Jun 19, 2024 at 03:30 pm by admin

Two decades after it switched to a subscription model, Photoshop developer Adobe is being sued by the US government for allegedly making cancelling too hard.

The company that invented PostScript and revolutionised desktop publishing with products such as Photoshop, Illustrator, Acrobat and InDesign, moved to a software-as-a-service subscription model in 2013, claiming they would be able to roll out upgrades faster.

It’s been a bone of contention ever since, and many of those who can – it requires use an outdated computer system – still run the Creative Suite versions (up to CS5.5) they were able to buy outright.

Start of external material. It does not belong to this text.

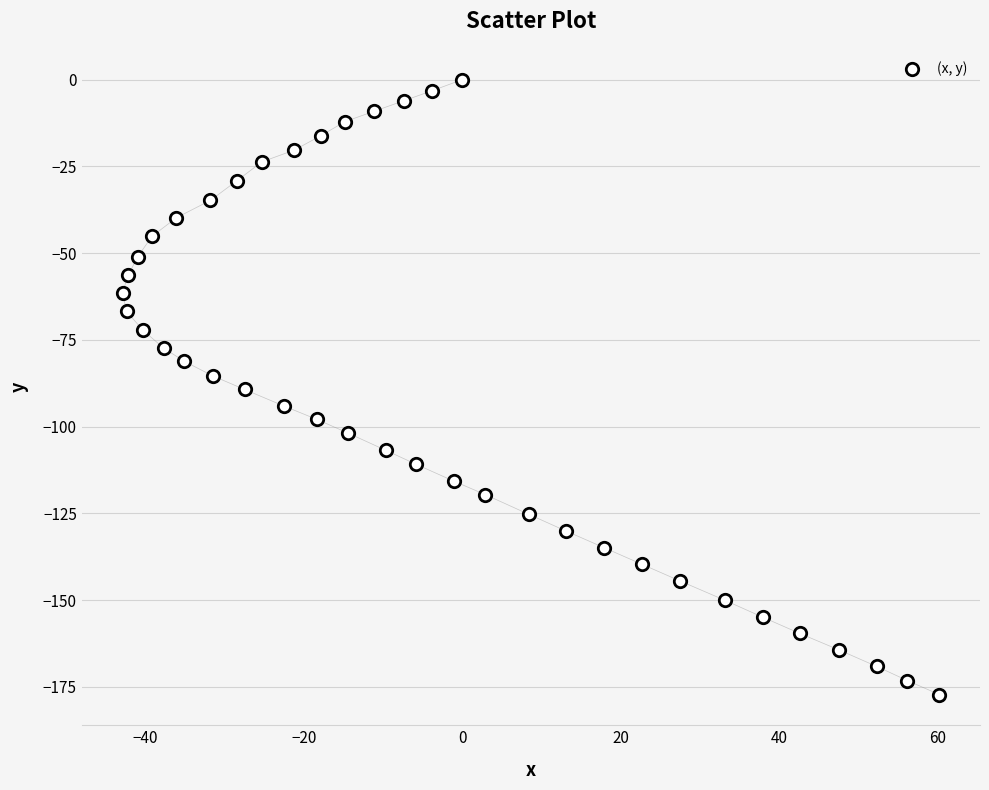

What is the range of Y values (max minus min)?

177.2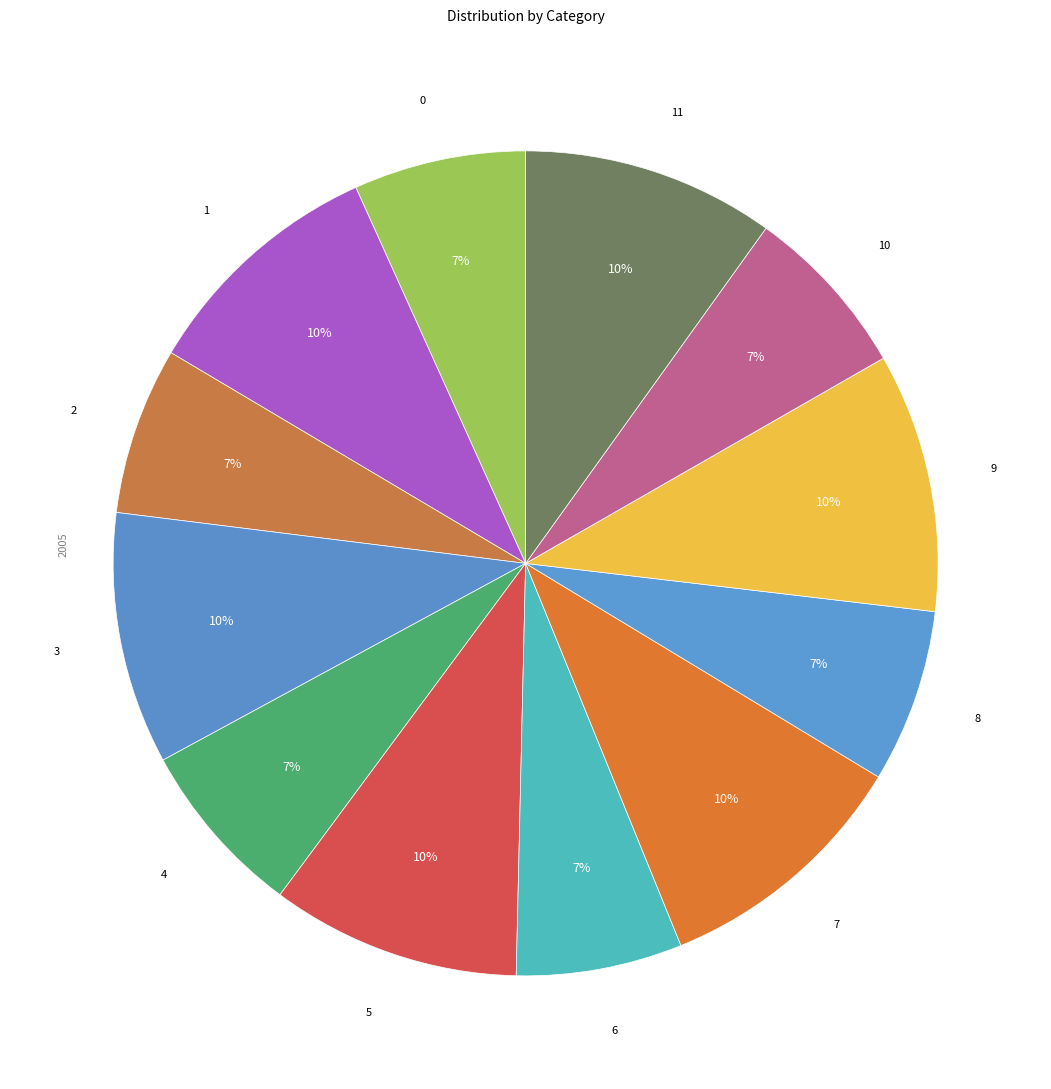

How many segments does this pie chart have?

12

Now, in a case filed in San Jose, California, the US federal trade commission is alleging Adobe conceals hefty termination fees under its “annual paid monthly” plan, and makes it difficult for users to cancel subscriptions. The FTC says Adobe calculates “early termination” fees in the first year as half the remaining payments that would be due.

Adobe says it is transparent with terms and conditions, and will refute the claims in court.

At the start of the desktop publishing revolution in the mid-1980s, the PostScript page description language was created by John Warnock, Charles Geschke and others at Adobe.

Aldus founder Paul Brainerd (Aldus PageMaker layout programme) and Apple – with the Mac computer and LaserWriter printer – created the other components, with PageMaker acquired by Adobe in 1994 and evolved into InDesign. Brainerd had worked on the Atex editing system at the Minneapolis Star-Tribune, leaving in the early 1980s to found Aldus.